- Exercise tasks
1. From the figure legend below, list each p38 isoform named in the knockdown experiment together with its siRNA-dependent reduction range.
2. Using the figure legend below, decide whether each statement agrees with it: (a) luciferase activity was assessed 18 hours after TPA treatment; (b) p38-δ knockdown lowers the level of the other p38 isoforms; (c) the experiment checking the effect of p38-δ knockdown on the other isoforms was repeated four times. Answer yes or no for each, and quote the deciding words.

- Extract provided
__________________________________________________

Figure 9. p38-δ is required for the TPA-dependent hINV promoter activation.

(a) Knockdown of p38 isoform expression. Keratinocytes were electroporated with 3 μg of control siRNA or siRNA encoding the indicated p38 isoforms per 1 × 106 cells. Total cell extract was prepared at 48 hours after electroporation and 25 μg protein was electrophoresed for immunodetection of each p38 isoform. This experiment was repeated four times and the siRNA-dependent reduction in level ranged as follows: p38-α, 80–90%; p38-β, 70–90%; and p38-δ, 80–90%, as measured by densitometry. (b) p38-δ is required for TPA-dependent hINV promoter activation. At 48 hours after siRNA electroporation, cells were electroporated with 3 μg of endotoxin-free pINV-2473. After an additional 6 hours, the cells were treated with 50 ng ml⁻¹ TPA and luciferase activity was assessed 18 hours later. The results are expressed as the mean±SD. p38-δ siRNA significantly suppresses (P<0.01) TPA-stimulated promoter activity below the activity observed with control siRNA, n = 3. (c) p38-δ knockdown does not influence the level of other p38 isoforms. Keratinocytes were electroporated with 3 μg of control or p38-δ isoform-specific siRNA per 1 × 106 cells. Total cell extract was prepared at 48 hours after electroporation and 25 μg of protein was electrophoresed for immunodetection of each p38 isoform. This experiment was repeated twice with similar results. hINV, human involucrin; siRNA, small interfering RNA; TPA, 12-O-tetradecanoylphorbol-13-acetate.

__________________________________________________

- Provided records
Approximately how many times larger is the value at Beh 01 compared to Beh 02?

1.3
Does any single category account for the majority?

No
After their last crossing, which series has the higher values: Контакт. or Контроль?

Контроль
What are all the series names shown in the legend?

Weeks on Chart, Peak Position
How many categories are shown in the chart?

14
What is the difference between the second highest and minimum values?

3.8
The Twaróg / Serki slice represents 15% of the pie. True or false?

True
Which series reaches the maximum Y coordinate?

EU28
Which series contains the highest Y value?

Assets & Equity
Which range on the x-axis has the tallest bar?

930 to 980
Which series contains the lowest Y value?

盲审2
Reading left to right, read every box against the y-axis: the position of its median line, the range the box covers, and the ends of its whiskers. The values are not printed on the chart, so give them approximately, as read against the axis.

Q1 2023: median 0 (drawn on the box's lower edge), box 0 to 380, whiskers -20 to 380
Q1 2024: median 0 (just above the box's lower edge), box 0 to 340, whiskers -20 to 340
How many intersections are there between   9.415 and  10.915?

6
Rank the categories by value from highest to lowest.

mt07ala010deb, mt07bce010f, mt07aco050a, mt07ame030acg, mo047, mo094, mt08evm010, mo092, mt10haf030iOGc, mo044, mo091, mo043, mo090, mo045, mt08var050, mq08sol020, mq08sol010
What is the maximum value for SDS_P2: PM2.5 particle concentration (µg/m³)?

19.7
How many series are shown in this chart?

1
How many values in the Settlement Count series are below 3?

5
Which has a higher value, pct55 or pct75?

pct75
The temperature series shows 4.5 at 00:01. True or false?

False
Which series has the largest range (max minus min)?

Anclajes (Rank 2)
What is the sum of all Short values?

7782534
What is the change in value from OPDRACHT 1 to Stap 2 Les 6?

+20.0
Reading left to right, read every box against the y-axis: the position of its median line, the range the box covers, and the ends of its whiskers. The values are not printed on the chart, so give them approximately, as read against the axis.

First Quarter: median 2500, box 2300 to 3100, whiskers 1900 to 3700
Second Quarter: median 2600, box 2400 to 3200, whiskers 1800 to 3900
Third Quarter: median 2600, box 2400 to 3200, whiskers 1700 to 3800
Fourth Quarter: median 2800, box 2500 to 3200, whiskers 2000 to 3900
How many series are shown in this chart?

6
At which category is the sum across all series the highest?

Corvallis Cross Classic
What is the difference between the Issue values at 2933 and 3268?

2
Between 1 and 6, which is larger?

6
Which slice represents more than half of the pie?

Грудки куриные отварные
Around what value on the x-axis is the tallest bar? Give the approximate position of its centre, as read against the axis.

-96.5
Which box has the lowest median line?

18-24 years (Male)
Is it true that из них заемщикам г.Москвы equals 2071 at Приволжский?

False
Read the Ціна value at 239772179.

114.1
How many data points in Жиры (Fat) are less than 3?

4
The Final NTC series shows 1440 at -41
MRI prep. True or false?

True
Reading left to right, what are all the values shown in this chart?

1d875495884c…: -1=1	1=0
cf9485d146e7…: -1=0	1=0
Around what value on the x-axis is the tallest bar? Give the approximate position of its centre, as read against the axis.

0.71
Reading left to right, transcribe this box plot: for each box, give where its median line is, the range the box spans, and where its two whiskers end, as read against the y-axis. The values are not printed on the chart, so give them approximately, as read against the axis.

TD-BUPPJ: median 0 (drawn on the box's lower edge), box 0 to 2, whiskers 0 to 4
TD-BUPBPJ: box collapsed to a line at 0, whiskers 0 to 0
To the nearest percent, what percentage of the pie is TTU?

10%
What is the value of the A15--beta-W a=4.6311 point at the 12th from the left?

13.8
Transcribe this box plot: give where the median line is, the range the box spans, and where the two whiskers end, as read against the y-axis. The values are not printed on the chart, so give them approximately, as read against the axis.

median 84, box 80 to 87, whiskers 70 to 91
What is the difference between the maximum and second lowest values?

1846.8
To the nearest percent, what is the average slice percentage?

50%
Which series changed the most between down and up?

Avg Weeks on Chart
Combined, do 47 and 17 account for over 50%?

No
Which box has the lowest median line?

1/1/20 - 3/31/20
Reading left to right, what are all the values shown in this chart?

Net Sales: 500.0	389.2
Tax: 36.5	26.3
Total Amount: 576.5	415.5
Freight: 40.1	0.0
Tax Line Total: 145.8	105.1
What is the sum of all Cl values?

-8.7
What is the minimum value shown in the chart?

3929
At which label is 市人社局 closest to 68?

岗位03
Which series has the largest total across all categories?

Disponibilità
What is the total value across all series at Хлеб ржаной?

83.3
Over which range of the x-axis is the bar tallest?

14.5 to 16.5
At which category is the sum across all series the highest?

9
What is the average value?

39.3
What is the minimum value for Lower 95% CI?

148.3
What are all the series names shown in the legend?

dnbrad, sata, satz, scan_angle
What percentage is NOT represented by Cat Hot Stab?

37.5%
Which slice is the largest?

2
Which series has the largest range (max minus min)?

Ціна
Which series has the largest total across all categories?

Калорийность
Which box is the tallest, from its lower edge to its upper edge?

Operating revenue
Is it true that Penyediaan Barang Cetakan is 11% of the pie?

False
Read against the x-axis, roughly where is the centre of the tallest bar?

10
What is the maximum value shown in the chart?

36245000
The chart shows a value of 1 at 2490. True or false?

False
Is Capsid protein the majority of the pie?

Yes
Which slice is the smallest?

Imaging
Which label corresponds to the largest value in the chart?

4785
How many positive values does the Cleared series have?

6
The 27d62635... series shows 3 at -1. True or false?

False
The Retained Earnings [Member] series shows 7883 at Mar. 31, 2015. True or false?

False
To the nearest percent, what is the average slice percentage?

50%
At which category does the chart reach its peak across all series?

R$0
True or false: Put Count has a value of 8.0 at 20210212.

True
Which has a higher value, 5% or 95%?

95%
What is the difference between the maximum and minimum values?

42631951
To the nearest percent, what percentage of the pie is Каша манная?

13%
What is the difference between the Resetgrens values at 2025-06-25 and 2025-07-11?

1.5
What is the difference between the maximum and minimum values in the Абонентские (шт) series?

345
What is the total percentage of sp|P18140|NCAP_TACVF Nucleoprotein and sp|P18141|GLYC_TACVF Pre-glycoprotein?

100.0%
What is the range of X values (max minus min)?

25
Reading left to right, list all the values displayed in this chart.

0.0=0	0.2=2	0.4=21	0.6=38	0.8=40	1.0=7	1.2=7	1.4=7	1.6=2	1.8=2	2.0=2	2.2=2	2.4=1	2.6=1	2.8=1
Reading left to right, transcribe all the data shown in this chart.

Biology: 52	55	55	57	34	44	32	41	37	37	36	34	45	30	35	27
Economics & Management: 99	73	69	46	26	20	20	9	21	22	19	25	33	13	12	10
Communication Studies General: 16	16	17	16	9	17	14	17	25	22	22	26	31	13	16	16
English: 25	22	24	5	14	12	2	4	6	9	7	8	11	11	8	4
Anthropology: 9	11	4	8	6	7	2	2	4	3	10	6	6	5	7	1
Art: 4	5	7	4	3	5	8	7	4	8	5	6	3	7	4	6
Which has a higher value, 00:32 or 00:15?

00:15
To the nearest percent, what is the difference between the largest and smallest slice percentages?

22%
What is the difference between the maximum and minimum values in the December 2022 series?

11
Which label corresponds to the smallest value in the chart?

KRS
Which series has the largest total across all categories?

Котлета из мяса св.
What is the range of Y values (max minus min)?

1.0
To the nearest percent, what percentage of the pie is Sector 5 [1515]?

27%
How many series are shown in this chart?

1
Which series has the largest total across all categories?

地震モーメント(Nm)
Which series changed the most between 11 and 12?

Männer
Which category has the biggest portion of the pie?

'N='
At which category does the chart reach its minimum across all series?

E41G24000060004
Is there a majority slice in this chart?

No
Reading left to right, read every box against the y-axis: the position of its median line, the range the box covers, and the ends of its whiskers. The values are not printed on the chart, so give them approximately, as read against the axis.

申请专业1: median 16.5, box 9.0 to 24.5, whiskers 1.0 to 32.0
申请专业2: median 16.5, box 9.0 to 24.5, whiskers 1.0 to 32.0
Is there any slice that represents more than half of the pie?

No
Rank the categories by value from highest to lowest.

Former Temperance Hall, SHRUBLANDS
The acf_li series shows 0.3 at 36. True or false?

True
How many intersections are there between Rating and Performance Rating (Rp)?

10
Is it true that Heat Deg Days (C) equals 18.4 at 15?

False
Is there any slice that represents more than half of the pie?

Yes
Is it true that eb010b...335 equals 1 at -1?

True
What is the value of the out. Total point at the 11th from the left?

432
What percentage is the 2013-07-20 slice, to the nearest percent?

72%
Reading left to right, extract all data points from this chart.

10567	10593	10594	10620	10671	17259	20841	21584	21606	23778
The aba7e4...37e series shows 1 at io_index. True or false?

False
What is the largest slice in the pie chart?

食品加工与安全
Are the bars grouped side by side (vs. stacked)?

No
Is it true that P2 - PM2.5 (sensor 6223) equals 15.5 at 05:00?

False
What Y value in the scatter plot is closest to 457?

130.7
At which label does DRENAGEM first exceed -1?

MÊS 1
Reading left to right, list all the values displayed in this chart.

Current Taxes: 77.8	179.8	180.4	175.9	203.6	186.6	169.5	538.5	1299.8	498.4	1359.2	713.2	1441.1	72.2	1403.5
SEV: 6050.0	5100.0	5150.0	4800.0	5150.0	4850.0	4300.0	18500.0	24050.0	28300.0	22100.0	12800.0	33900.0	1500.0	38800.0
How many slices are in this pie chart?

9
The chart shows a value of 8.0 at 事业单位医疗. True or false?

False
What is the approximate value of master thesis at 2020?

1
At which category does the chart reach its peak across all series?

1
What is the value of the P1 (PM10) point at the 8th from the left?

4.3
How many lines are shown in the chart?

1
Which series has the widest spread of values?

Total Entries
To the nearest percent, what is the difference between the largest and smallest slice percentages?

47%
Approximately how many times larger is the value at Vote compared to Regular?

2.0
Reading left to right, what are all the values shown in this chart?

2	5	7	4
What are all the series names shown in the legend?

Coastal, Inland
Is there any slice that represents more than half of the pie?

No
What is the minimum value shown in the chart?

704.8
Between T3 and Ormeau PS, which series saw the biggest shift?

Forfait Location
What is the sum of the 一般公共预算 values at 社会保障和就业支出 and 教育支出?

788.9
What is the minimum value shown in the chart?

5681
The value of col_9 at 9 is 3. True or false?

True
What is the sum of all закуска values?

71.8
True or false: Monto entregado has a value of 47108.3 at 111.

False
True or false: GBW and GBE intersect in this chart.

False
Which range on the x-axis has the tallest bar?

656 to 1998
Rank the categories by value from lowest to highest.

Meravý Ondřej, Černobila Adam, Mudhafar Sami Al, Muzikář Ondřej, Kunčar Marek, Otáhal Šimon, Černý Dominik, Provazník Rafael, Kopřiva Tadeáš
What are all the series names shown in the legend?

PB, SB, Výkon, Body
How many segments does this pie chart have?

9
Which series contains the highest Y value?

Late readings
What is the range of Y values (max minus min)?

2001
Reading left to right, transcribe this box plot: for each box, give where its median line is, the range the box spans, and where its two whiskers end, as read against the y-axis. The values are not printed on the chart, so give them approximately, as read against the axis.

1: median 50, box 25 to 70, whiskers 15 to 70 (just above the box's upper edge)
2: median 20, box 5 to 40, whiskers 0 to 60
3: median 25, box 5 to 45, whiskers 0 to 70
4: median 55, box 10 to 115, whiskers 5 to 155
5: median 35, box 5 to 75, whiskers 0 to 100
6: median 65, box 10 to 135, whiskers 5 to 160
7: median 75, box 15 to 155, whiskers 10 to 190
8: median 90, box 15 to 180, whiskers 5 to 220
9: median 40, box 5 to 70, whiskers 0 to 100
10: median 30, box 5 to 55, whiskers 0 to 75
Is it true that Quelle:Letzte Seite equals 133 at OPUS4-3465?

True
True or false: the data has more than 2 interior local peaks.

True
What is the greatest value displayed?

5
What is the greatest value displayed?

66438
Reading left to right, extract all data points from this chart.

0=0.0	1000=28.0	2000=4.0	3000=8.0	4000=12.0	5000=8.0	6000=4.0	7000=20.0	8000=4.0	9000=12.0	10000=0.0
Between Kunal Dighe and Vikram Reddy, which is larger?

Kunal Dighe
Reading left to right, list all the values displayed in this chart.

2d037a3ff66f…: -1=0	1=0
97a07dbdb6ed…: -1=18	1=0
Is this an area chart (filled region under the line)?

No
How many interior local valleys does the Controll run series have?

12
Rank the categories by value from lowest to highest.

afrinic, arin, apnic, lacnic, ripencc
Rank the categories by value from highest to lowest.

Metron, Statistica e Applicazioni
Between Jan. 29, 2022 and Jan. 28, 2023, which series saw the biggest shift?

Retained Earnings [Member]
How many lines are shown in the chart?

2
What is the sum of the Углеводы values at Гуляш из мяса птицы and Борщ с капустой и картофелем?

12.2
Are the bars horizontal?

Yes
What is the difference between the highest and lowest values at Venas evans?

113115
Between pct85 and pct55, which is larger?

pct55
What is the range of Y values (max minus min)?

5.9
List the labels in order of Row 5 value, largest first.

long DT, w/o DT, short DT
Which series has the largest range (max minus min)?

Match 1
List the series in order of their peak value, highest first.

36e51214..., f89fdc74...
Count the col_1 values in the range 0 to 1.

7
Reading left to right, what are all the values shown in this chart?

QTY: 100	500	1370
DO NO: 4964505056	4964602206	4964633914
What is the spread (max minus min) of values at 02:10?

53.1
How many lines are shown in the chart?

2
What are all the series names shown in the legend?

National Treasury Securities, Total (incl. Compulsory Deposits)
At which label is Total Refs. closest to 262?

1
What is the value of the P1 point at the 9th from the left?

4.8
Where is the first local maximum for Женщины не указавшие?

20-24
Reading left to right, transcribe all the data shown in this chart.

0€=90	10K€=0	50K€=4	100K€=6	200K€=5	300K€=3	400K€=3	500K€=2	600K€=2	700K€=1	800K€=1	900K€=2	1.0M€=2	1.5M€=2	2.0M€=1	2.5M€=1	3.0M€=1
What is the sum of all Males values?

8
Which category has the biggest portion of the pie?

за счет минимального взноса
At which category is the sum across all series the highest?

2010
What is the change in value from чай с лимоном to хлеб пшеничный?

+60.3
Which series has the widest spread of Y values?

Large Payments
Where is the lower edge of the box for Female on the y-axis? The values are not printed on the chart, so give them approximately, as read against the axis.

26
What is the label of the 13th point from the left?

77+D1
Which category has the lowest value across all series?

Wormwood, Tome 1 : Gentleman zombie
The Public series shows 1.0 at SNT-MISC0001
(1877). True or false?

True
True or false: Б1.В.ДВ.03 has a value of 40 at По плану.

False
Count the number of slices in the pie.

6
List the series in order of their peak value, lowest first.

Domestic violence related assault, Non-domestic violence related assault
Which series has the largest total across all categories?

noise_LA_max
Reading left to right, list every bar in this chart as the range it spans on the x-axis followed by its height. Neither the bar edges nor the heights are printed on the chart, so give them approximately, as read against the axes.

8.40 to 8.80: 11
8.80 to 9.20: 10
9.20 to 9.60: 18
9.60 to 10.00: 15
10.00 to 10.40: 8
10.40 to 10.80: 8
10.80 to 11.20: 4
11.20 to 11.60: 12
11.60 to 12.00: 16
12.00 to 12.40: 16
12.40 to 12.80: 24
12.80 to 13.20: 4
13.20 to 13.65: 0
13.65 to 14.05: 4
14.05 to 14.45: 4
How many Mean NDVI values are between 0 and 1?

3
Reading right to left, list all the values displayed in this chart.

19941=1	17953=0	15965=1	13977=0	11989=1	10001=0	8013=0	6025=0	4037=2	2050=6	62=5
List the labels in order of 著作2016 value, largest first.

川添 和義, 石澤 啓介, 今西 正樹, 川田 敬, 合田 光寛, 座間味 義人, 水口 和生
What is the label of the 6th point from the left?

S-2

__________________________________________________

- Problem solutions
1.
p38-α, 80–90%
p38-β, 70–90%
p38-δ, 80–90%

2.
(a) Yes: "the cells were treated with 50 ng ml⁻¹ TPA and luciferase activity was assessed 18 hours later"
(b) No: "p38-δ knockdown does not influence the level of other p38 isoforms"
(c) No: "This experiment was repeated twice with similar results."